In a similar way, we also need to take care to avoid actions like chaining bikes to handrails that our friends and colleagues must rely on for their safety. As a campus, we support those who ride their bikes and we have plans in place to install more bike racks in the coming months. But in the meantime, we will all be better off if we exercise a bit more care and consideration and keep in mind those among us who need to use the handrails to make their way in and out of our buildings.
On a related subject, we also have to understand that crosswalks on and around our campus are potential conflict areas that can actually be effective if each of us takes responsibility for our safety and the safety of others. Please understand that just because you’ve spotted a car does not mean that the driver has spotted you.
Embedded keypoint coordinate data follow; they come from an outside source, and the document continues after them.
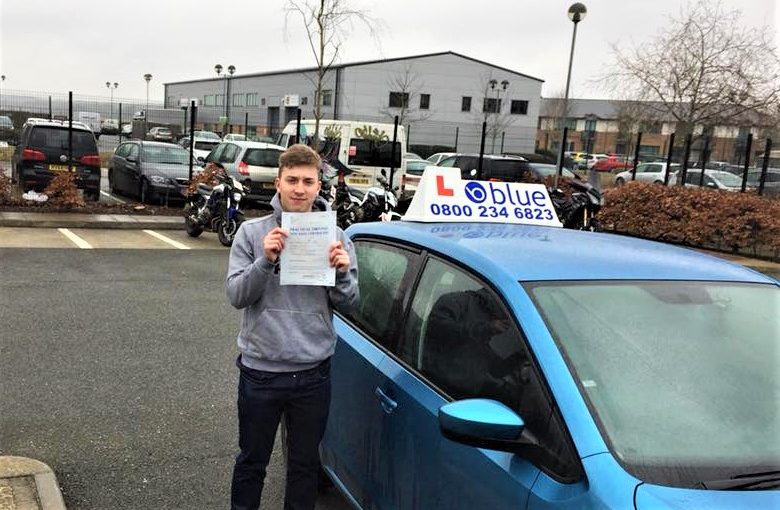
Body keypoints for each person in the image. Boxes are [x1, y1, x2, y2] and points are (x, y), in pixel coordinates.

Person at [225, 143, 359, 510]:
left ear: (320, 186)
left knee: (303, 466)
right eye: (292, 180)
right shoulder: (252, 234)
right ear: (278, 184)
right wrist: (264, 262)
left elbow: (350, 303)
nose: (300, 188)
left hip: (312, 374)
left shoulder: (337, 238)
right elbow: (237, 295)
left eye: (308, 181)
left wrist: (342, 273)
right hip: (261, 372)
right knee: (252, 462)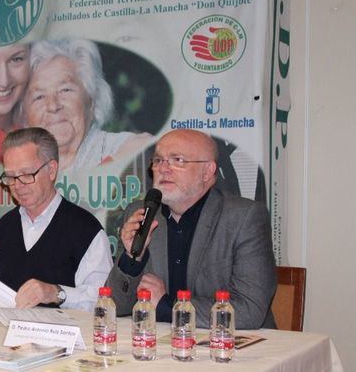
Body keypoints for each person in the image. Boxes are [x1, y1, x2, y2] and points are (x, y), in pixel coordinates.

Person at [106, 129, 276, 329]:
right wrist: (132, 258)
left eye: (177, 160)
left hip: (231, 347)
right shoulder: (142, 214)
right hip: (159, 346)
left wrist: (168, 307)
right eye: (158, 161)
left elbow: (249, 310)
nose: (163, 169)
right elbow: (115, 306)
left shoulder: (243, 217)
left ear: (208, 171)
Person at [0, 127, 113, 311]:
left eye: (27, 174)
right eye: (11, 177)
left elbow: (103, 301)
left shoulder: (86, 230)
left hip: (65, 336)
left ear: (51, 170)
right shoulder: (4, 228)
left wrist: (56, 293)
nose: (18, 186)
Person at [21, 38, 150, 171]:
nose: (53, 106)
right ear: (25, 116)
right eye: (39, 97)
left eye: (65, 90)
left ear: (92, 99)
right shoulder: (19, 171)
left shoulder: (125, 149)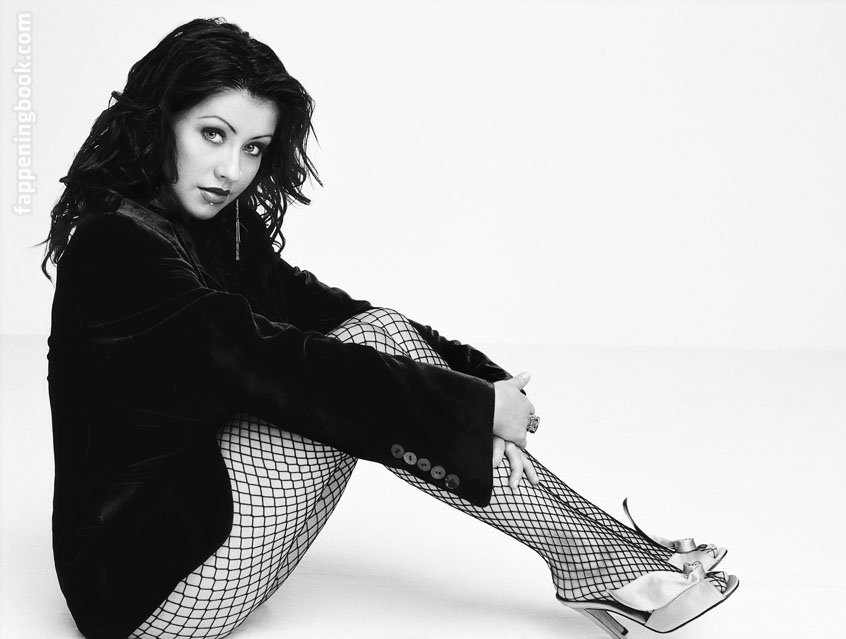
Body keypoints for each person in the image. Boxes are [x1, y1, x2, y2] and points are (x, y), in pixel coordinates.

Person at [41, 17, 739, 639]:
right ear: (159, 121)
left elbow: (328, 311)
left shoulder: (213, 227)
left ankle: (607, 558)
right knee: (347, 368)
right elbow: (274, 364)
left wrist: (485, 384)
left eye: (254, 148)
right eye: (212, 134)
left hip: (204, 527)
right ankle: (606, 564)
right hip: (139, 581)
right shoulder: (115, 247)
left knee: (371, 333)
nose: (231, 170)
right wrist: (474, 408)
Many might not be aware that bikes are supposed to cross at a walking speed, which increases the likelihood of being seen, avoiding collisions and improving traffic flow for all.
Another related subject is the issue of smoking around our buildings, open areas and residence halls. We know that smoke travels through nearby windows and entrances and can even permeate our plazas. It has also been established that this can have significant health consequences for those who have chosen not to smoke. Therefore, it’s really not good enough just to be outside; we must also avoid locations with open windows, entrances and air intakes. If it sounds extreme, please consider all that we’ve now learned about the dire effects of second-hand smoke. Consequently, a bit more thought, consideration and personal action doesn’t seem much to ask. Perhaps we can soon enjoy a campus that is smoke and tobacco free simply out of our concern for one another.
Lastly, perhaps you’ve heard about a new and disturbing pattern of thefts from lockers at the Recreation Center and elsewhere around the campus. While such activity clearly constitutes a crime, there is also an underlying statement regarding our respect for one another. Remember, such violations are not the norm and are never acceptable in a civilized society.
Though these subjects may seem disconnected, the common theme here is respect and compassion for one another as well as for our campus. Consider what experience you would want for your son, daughter, brother, sister, friends and grandparents while they are a part of our community. This campus is our home and we are connected to one another and are stewards for future generations.
A little compassion and civility will go a long way and each of us has the power to effect positive change. What can you do? The answer is surprisingly simple: don’t be a bystander when it comes to such matters. Be aware, be engaged and do the right thing.